* EXERCISE OBJECTIVE *
Across the listing below, how many lines contain "forest"? Answer with the number and nothing else.

* GIVEN RECORDS *
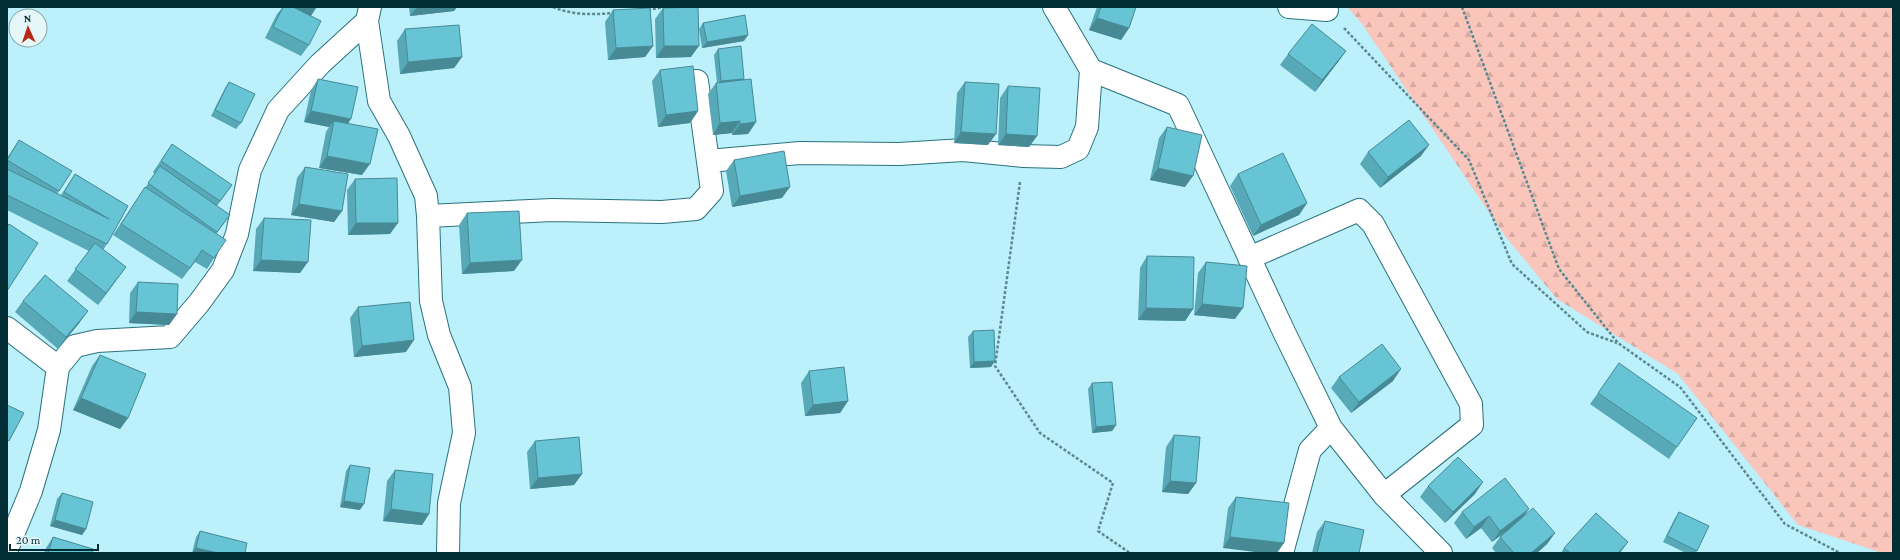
<svg xmlns="http://www.w3.org/2000/svg" width="1900" height="560" viewBox="0 0 1900 560" font-family="'Crimson Pro',serif">
	<style>
		.forest { fill: url(#forest-firs) }
		.lines { fill: none; stroke-linecap: round; stroke-linejoin: round }
		.minor-casing { stroke: #29727e; stroke-width: 24 }
		.path { stroke: #5a8992; stroke-width: 2.5; stroke-dasharray: 3 2; stroke-linecap: butt }
		.minor { stroke: #fff; stroke-width: 22 }
		.wall { fill: #58a9b7 }
		.shaded-wall { fill: #478995 }
		.building { fill: #66c4d5; stroke: #478995 }
	</style>
	<defs>
		<pattern id="forest-firs" width="22" height="20" patternUnits="userSpaceOnUse"><rect width="22" height="20" fill="#fac6bc"/><path d="M5 1l3.5 6h-7zM16 11l3.5 6h-7z" fill="#d5aaa2"/></pattern>
	</defs>
	<rect width="100%" height="100%" fill="#bcf0fb"/>
	<path class="forest" d="M1347 7H1893V553H1882L1798 525 1678 374 1557 299 1505 236 1362 24Z"/>
	<g class="lines">
		<g class="minor-casing">
			<path id="minor" d="M1054 7 1091 70
				M1289 7 1327 10
				M367 21 379 101 399 136 426 196 428 216 431 301 439 335 460 387 464 433 449 503 448 553
				M708 161 800 153 899 154 963 150 1023 156 1061 157 1078 149 1087 127 1091 70 1178 105 1285 334 1331 428 1384 495 1441 553
				M428 216 552 210 662 212 696 209 712 191 697 81
				M1249 258 1359 210 1373 224 1471 404 1472 425 1384 495
				M7 328 58 367
				M7 549 31 491 49 430 58 367 75 346 97 341 170 337 199 303 223 270 237 234 250 170 278 110 320 64 367 21 370 7
				M1282 553 1310 450 1331 428"/>
		</g>
		<path class="path" d="M553 7C572 15 593 15 613 13
			M1462 7 1559 269 1618 343 1680 387 1785 524 1840 553
			M648 10 664 7
			M1344 28 1469 160 1512 264 1587 332 1617 343
			M1020 182 995 366 1040 433 1113 483 1098 531 1130 553"/>
		<use href="#minor" class="minor"/>
	</g>
	<path class="wall" d="M279 7H317L311 16 309 45 301 56 265 38 277 14 282 8Z
		M409 7H457L454 11 410 16Z
		M1097 7H1136L1129 28 1121 40 1089 30Z
		M663 8 691 57 656 58 655 19Z
		M613 10 653 46 645 57 608 60 605 22Z
		M703 23 744 41 702 48 699 29Z
		M405 29 462 57 454 68 400 74 397 41Z
		M718 49 744 80 756 122 748 134 732 135V133L713 135 708 94 716 83H717L714 55Z
		M1346 51 1338 62 1315 92 1280 65 1288 54Z
		M660 70 698 111 690 123 658 127 652 81Z
		M318 79 348 124 362 175 319 168 326 132 329 127 304 122 311 90Z
		M229 82 241 123 236 129 211 116 225 88Z
		M965 82 988 145 954 143 957 93Z
		M1008 86 1037 136 1029 147 998 145 1000 98Z
		M1167 127 1185 187 1150 180 1159 138Z
		M19 140 59 191 57 194 61 195 75 174 128 206 107 244 103 250 126 267 98 305 67 281 89 251 7 210V158Z
		M172 144 232 185 217 206 230 215 217 233 214 258 207 269 195 262 182 279 113 235 137 199 155 174 153 172Z
		M1368 152 1421 156 1380 188 1360 164Z
		M734 160 782 198 732 207 726 171Z
		M305 167 342 211 334 222 291 215 297 178Z
		M1238 174 1307 203 1299 215 1253 236 1230 186Z
		M355 179 390 234 348 235 347 190Z
		M467 213 514 271 462 274 459 225Z
		M264 218 300 273 253 271 256 229Z
		M1147 256 1193 309 1185 321 1138 320 1140 268Z
		M1206 262 1235 319 1194 315 1198 273Z
		M138 282 177 314 169 325 129 323 130 293Z
		M23 301 80 322 58 349 15 312Z
		M358 307 406 352 354 357 350 318Z
		M973 331 991 367 970 368 968 337Z
		M100 355 128 418 120 429 73 410 92 366Z
		M809 371 848 401 840 413 805 416 801 383Z
		M1339 377 1393 381 1351 413 1331 388Z
		M1092 383 1116 425 1112 431 1092 433 1088 389Z
		M1598 393 1677 447 1669 459 1590 404Z
		M1174 435 1196 483 1188 494 1162 492 1166 447Z
		M535 441 582 474 574 485 530 489 527 452Z
		M350 465 360 510 340 507 346 471Z
		M395 470 429 514 422 525 383 521 387 481Z
		M1428 486 1475 494 1445 523 1420 497Z
		M62 493 86 529 82 535 50 526 57 499Z
		M1236 497 1284 543 1223 548 1228 508Z
		M1462 512 1523 517 1555 533 1547 544 1537 553H1496L1492 548 1500 537 1508 530 1492 542 1481 528 1466 539 1454 523Z
		M1679 512 1697 551 1695 553H1686L1663 542 1675 518Z
		M1325 521 1359 553H1312L1317 532Z
		M200 531 245 553H192L196 537Z
		M53 537 92 553H44L46 548Z
		M1564 548 1620 553H1561Z"/>
	<path class="shaded-wall" d="M283 7H316L309 19Z
		M417 7H457L454 11 410 16Z
		M1097 18 1129 28 1121 40 1089 30Z
		M748 35 744 41 702 48 707 42Z
		M653 46 645 57 608 60 616 48Z
		M664 46H699L691 57 656 58Z
		M1346 51 1338 62 1315 92 1322 80Z
		M462 57 454 68 400 74 408 62Z
		M744 79 740 85 717 87 721 81Z
		M311 111 351 119 343 131 334 121 329 127 304 122Z
		M698 111 690 123 658 127 666 115Z
		M740 121 732 133 713 135 720 123Z
		M756 122 748 134 732 135 740 124Z
		M961 132 996 134 988 145 954 143Z
		M1006 134 1037 136 1029 147 998 145Z
		M1429 145 1421 156 1380 188 1388 177Z
		M327 156 370 164 362 175 319 168Z
		M1158 168 1193 176 1185 187 1150 180Z
		M790 187 782 198 732 207 740 196Z
		M1307 203 1299 215 1253 236 1261 225Z
		M299 204 342 211 334 222 291 215Z
		M356 223H398L390 234 348 235Z
		M261 260 308 262 300 273 253 271Z
		M522 260 514 271 462 274 470 263Z
		M126 267 118 278 98 305 106 293Z
		M1202 304 1243 308 1235 319 1194 315Z
		M1146 308 1193 309 1185 321 1138 320Z
		M88 311 80 322 58 349 66 337Z
		M136 312 177 314 169 325 129 323Z
		M414 340 406 352 354 357 362 346Z
		M995 361 991 367 970 368 974 362Z
		M1401 369 1393 381 1351 413 1359 402Z
		M81 398 128 418 120 429 73 410Z
		M848 401 840 413 805 416 813 405Z
		M1116 425 1112 431 1092 433 1096 427Z
		M582 474 574 485 530 489 538 478Z
		M1170 481 1196 483 1188 494 1162 492Z
		M1483 482 1475 494 1445 523 1453 512Z
		M344 501 364 504 360 510 340 507Z
		M391 509 429 514 422 525 383 521Z
		M1529 509 1521 520 1492 542 1500 531Z
		M1489 516 1481 528 1466 539 1474 527Z
		M55 520 86 529 82 535 50 526Z
		M1555 533 1547 544 1537 553H1531Z
		M1230 537 1284 543 1277 553H1263L1223 548Z
		M1628 542 1620 553H1618Z
		M196 548 218 553H192Z"/>
	<path class="building" d="M283 7H293L321 21 309 45 273 27Z
		M698 7 699 46H664L663 8Z
		M1101 7H1136L1129 28 1097 18Z
		M650 8 653 46 616 48 613 10Z
		M745 15 748 35 707 42 703 23Z
		M1312 24 1346 51 1322 80 1288 54Z
		M459 25 462 57 408 62 405 29Z
		M741 46 744 79 721 81 718 49Z
		M693 66 698 111 666 115 660 70Z
		M318 79 358 87 351 119 311 111Z
		M751 79 756 122 740 124V121L720 123 716 83Z
		M229 82 255 94 241 123 215 110Z
		M965 82 999 84 996 134 961 132Z
		M1008 86 1040 88 1037 136 1006 134Z
		M1409 120 1429 145 1388 177 1368 152Z
		M334 121 378 129 370 164 327 156Z
		M1167 127 1202 135 1193 176 1158 168Z
		M19 140 72 171 59 191 7 160Z
		M172 144 232 185 220 201 161 161Z
		M784 151 790 187 740 196 734 160Z
		M1283 153 1307 203 1261 225 1238 174Z
		M160 166 230 215 217 232 148 183Z
		M305 167 348 174 342 211 299 204Z
		M7 169 109 219 64 192 75 174 128 206 107 244 7 195Z
		M397 178 398 223H356L355 179Z
		M145 187 226 240 214 258 202 250 190 268 121 224Z
		M519 211 522 260 470 263 467 213Z
		M264 218 311 220 308 262 261 260Z
		M9 224 38 243 7 291V227Z
		M95 243 126 267 106 293 75 269Z
		M1147 256 1194 257 1193 309 1146 308Z
		M1206 262 1247 266 1243 308 1202 304Z
		M45 275 88 311 66 337 23 301Z
		M138 282 178 284 177 314 136 312Z
		M410 302 414 340 362 346 358 307Z
		M994 330 995 361 974 362 973 331Z
		M1382 344 1401 369 1359 402 1339 377Z
		M100 355 146 374 128 418 81 398Z
		M1619 363 1697 418 1677 447 1598 393Z
		M844 367 848 401 813 405 809 371Z
		M1112 382 1116 425 1096 427 1092 383Z
		M7 405 24 413 9 441 7 440Z
		M1174 435 1200 437 1196 483 1170 481Z
		M579 437 582 474 538 478 535 441Z
		M1458 457 1483 482 1453 512 1428 486Z
		M350 465 370 468 364 504 344 501Z
		M395 470 433 474 429 514 391 509Z
		M1505 478 1529 509 1500 531 1489 516 1474 527 1462 512Z
		M62 493 93 502 86 529 55 520Z
		M1236 497 1289 503 1284 543 1230 537Z
		M1533 508 1555 533 1531 553H1514L1500 537Z
		M1679 512 1709 526 1697 551 1667 536Z
		M1596 513 1628 542 1618 553H1570L1564 548Z
		M1325 521 1364 530 1359 553H1317Z
		M200 531 247 543 245 553H218L196 548Z
		M53 537 93 549 92 553H48Z"/>
	<rect width="1900" height="560" fill="none" stroke="#032e35" stroke-width="16"/>
	<g transform="translate(28 28) rotate(357)"><circle r="19" fill="#e6f7fa" stroke="#8ba7ab"/>
	<path d="M0-3L7 15L0 10L-7 15Z" fill="#b62916"/>
	<text y="-6" font-size="11" font-weight="bold" text-anchor="middle" fill="#032e35">N</text>
	</g>
	<path d="M10 544v6h88v-6" fill="none" stroke="#032e35" stroke-width="2"/>
	<text x="16" y="544" font-size="12" fill="#032e35" stroke="#e6f7fa" stroke-width="3" paint-order="stroke">20 m</text>
</svg>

* OUTPUT OF THE TASK *
3